*** Opening Listed entries ***

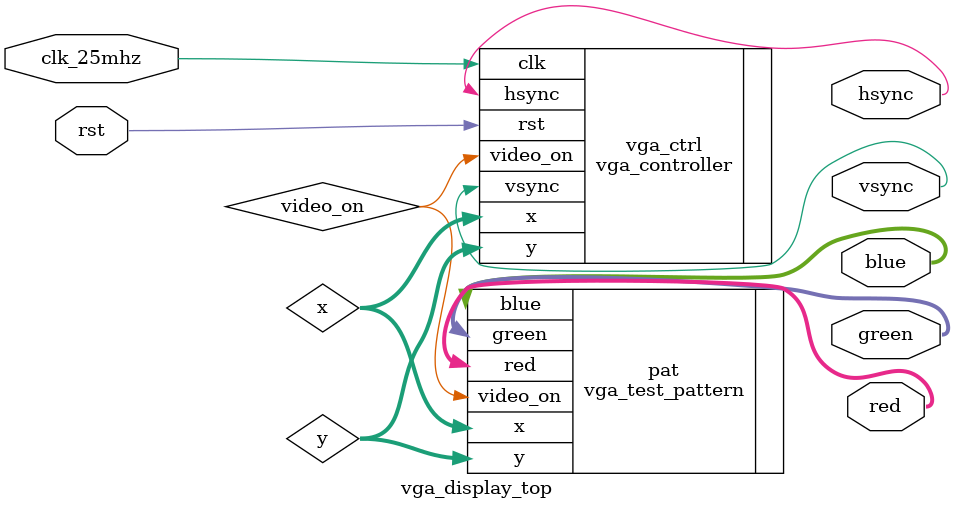
<source format=sv>
module vga_display_top (
    input clk_25mhz, 
    input rst,
    output logic hsync,
    output logic vsync,
    output logic [4:0] red,
    output logic [5:0] green,
    output logic [4:0] blue
);

// internal signals
logic [9:0] x, y;
logic video_on;

// instantiationS
vga_controller vga_ctrl (
    .clk(clk_25mhz),
    .rst(rst),
    .hsync(hsync),
    .vsync(vsync),
    .x(x),
    .y(y),
    .video_on(video_on)
);

vga_test_pattern pat (
    .x(x),
    .y(y),
    .video_on(video_on),
    .red(red),
    .green(green),
    .blue(blue)
);

endmodule
</source>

*** Closing Listed entries ***

## What is expected
I need every line of the data that has the word "logic"; please list them.

## Answer section
    output logic hsync,
    output logic vsync,
    output logic [4:0] red,
    output logic [5:0] green,
    output logic [4:0] blue
logic [9:0] x, y;
logic video_on;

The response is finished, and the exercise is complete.